The surgeon behind the transplant in the US envies liver-availability here, writes Dr Muiris Houston, Medical Correspondent
The amazing story of Gary and Jonathan Egan represents the height of human generosity and brotherly love. We have become used to bone-marrow transplants involving family members, but the idea of permanently giving away half of a vital organ to save another person's life is nothing less than heroic.
"Live" liver transplantation does not take place in this country because we are lucky to have sufficient donations of organs following death, so we do not have a shortage of livers. In fact, we export livers, mainly to Britain and some other European countries. In return, we participate in a trans-national matching scheme, which means recipients do not have to wait as long for a matching liver. There were 63 livers donated in the State in 2002, of which 32 were used for transplantation here and the rest exported.

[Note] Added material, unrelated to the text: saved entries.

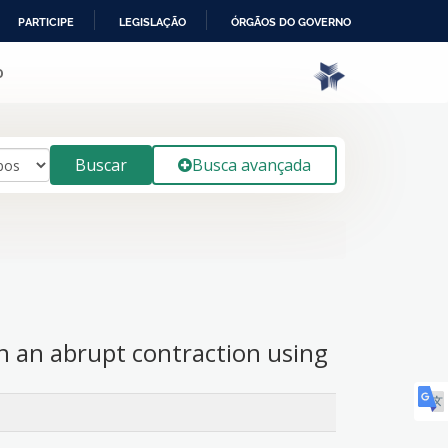
PARTICIPE
LEGISLAÇÃO
ÓRGÃOS DO GOVERNO
o
Buscar
Busca avançada
 in an abrupt contraction using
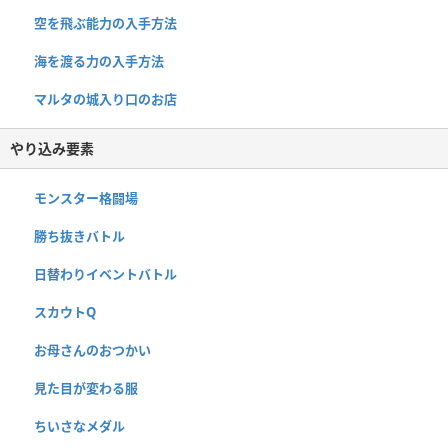
空を飛ぶ能力の入手方法
海を渡る力の入手方法
マルタの城入り口のお店
やり込み要素
モンスター格闘場
勝ち抜きバトル
日替わりイベントバトル
スカウトQ
お母さんのおつかい
見た目が変わる服
ちいさなメダル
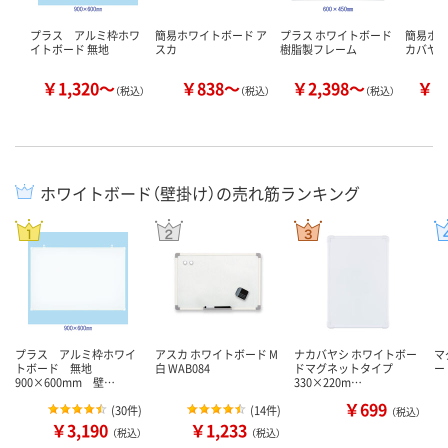
プラス アルミ枠ホワ
簡易ホワイトボード ア
プラス ホワイトボード
簡易ホワ
イトボード 無地
スカ
樹脂製フレーム
カバヤ
￥1,320～
￥838～
￥2,398～
￥1
（税込）
（税込）
（税込）
ホワイトボード（壁掛け）の売れ筋ランキング
プラス アルミ枠ホワイ
アスカ ホワイトボード M
ナカバヤシ ホワイトボー
マ
トボード 無地
白 WAB084
ドマグネットタイプ
ー
900×600mm 壁…
330×220m…
￥699
(
30件
)
(
14件
)
（税込）
￥3,190
￥1,233
（税込）
（税込）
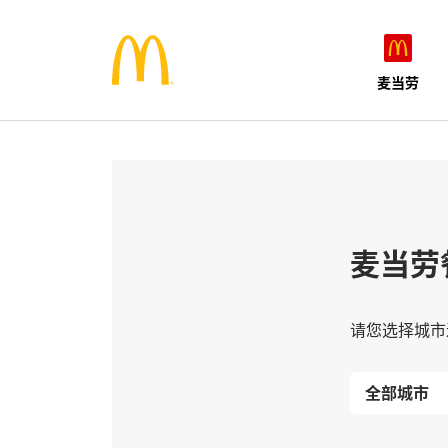
麦当劳
麦当劳
请您选择城市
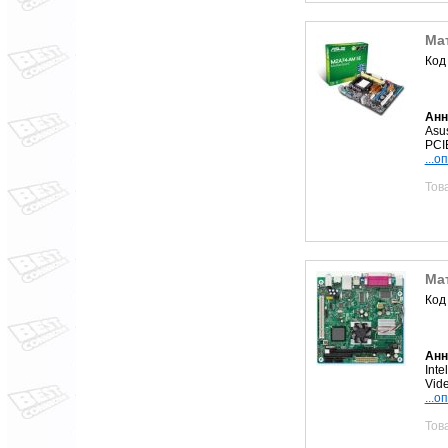
Ма
Код
Анн
Asu
PCI
...о
Тов
Мат
Код
Анн
Int
Vid
...о
Тов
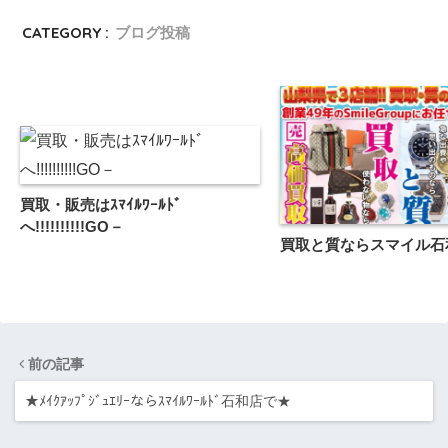
CATEGORY :
ブログ投稿
買取・販売はｽﾏｲﾙﾜｰﾙﾄﾞ
へ!!!!!!!!!!GO－
買取と質ならスマイル石
前の記事
★ﾒｲｸｱｯﾌﾟｼﾞｭｴﾘｰならｽﾏｲﾙﾜｰﾙﾄﾞ石和店で★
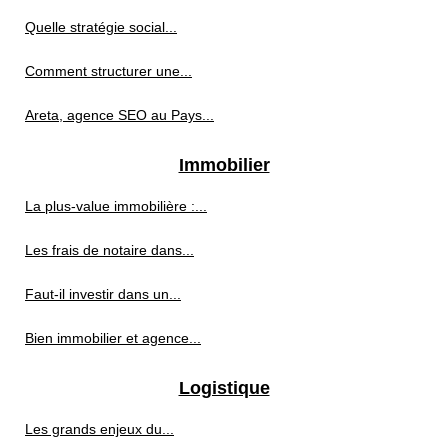
Quelle stratégie social...
Comment structurer une...
Areta, agence SEO au Pays...
Immobilier
La plus-value immobilière :...
Les frais de notaire dans...
Faut-il investir dans un...
Bien immobilier et agence...
Logistique
Les grands enjeux du...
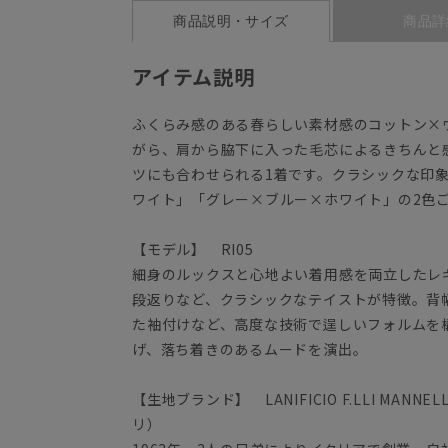
商品説明・サイズ
商品詳
アイテム説明
ふくらみ感のある春らしい素材感のコットン×
がら、肩から脇下に入った毛芯によるきちんと
ツにも合わせられる1着です。クラシックな印
ワイト」「グレー×ブルー×ホワイト」の2色
【モデル】 RI05
細身のルックスと心地よい着用感を両立したレ
段返りなど、クラシックなテイストが特徴。背
た袖付けなど、高度な技術で逞しいフォルムを構
げ、落ち着きのあるムードを演出。
【生地ブランド】 LANIFICIO F.LLI MA
リ）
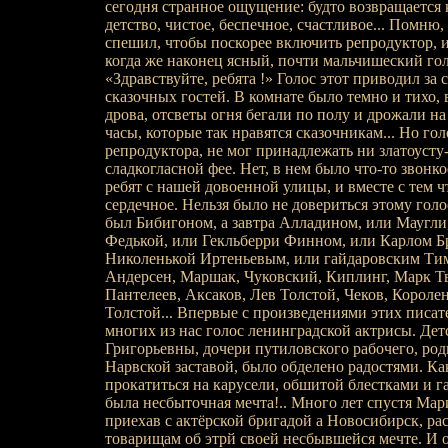
сегодня странное ощущение: будто возвращается 
детство, чистое, беспечное, счастливое... Помню,
спешил, чтобы поскорее включить репродуктор, 
когда же наконец ясный, почти мальчишеский гол
«Здравствуйте, ребята !» Голос этот приводил за
сказочных гостей. В комнате было темно и тихо, 
дрова, отсветы огня бегали по полу и дрожали на
часы, которые так нравятся сказочникам... Но гол
репродуктора, не мог принадлежать ни златоусту
сладкогласной фее. Нет, в нем было что-то звонко
ребят с нашей довоенной улицы, и вместе с тем ч
сердечное. Нельзя было не довериться этому голо
был Бибигоном, а завтра Алладином, или Маугли
Федькой, или Гекльберри Финном, или Карлом Б
Николенькой Иртеньевым, или гайдаровским Тим
Андерсен, Маршак, Чуковский, Киплинг, Марк Т
Пантелеев, Аксаков, Лев Толстой, Чеков, Короле
Толстой... Впервые с произведениями этих писа
многих из нас голос ленинградской актрисы. Де
Григорьевны, дочери путиловского рабочего, род
Нарвской заставой, было обделено радостями. Как
прокатиться на карусели, обшитой блестками и г
была несбыточная мечта!.. Много лет спустя Мар
приехав с актёрской бригадой а Новосибирск, ра
товарищам об этрй своей несбывшейся мечте. И 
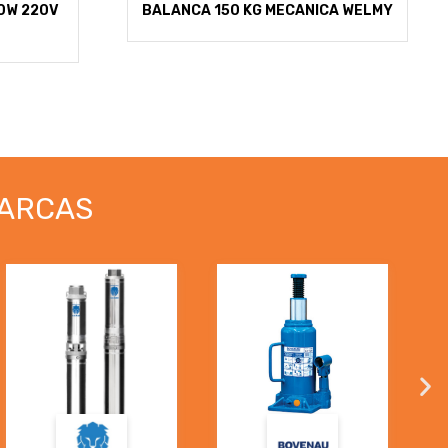
0W 220V
BALANCA 150 KG MECANICA WELMY
ARCAS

Dr Lewis Teperman, Director of Transplantation at New York University Medical School, the surgeon who operated on the Egan brothers, was amazed to learn of the ready availability of cadaver livers in the State, when he spoke to The Irish Times this week. "I would dearly like to see an arrangement whereby even 10 of your livers could be made available here," he says.
According to Teperman, the cruel reality for the 2,000 people with end-stage liver failure in the New York area is that, at most, 200 livers will become available each year. So 10 per cent of those waiting will receive a traditional transplant using a cadaver liver. For the rest, their only hope is to receive a "live" donation.
This process starts with the screening of family members to identify the best person to donate a lobe of liver. Blood type is examined, detailed liver function tests are performed to ensure the potential donor's organ is functioning well, and blood is screened for hepatitis and other infections.
Psychometric testing is carried out next to ensure the donor is psychologically prepared for donation. With a one-in-100 chance of dying, the risks to donors are significant. Issues such as the person's marital status and number of dependants are factored into the decision.
Next, a particularly detailed MRI (magnetic resonance imagery) scan is performed. The main aim of this investigation is to establish the blood and bile flow pathways in the liver. Certain anatomical abnormalities - present in 15 to 20 per cent of potential donors - mean that the surgical procedure cannot go ahead.
The two-stage operation requires a total of 16 hours and involves two operating teams in adjacent theatres. It takes seven hours to remove the right lobe of the donor's liver and to prepare it for transplantation. It is possible to live with just 20 per cent of the organ in place. Meanwhile, the recipient is simultaneously operated on to remove his organ before the liver transfer.
Dr Teperman and his team perform about 20 "live" transplants every year. With a total of 72 done to date, they have never lost a donor. And the success rate for the recipient is of the order of 90 per cent - similar to that when a cadaver liver is transplanted.
Will we ever see the "live" donor procedure in this State? Liver experts here think not.
"If a person needs a liver transplant in the Republic of Ireland there is generally no problem providing a cadaver organ," according to one hepatologist. But we need to remain as committed to organ donation as we are at present.
Live liver donation is a complex ethical, legal, and surgical field. One month post-op, and with Gary now out of intensive care, the Egan family have no regrets. They are simply glad to embrace the generous second chance given to Gary.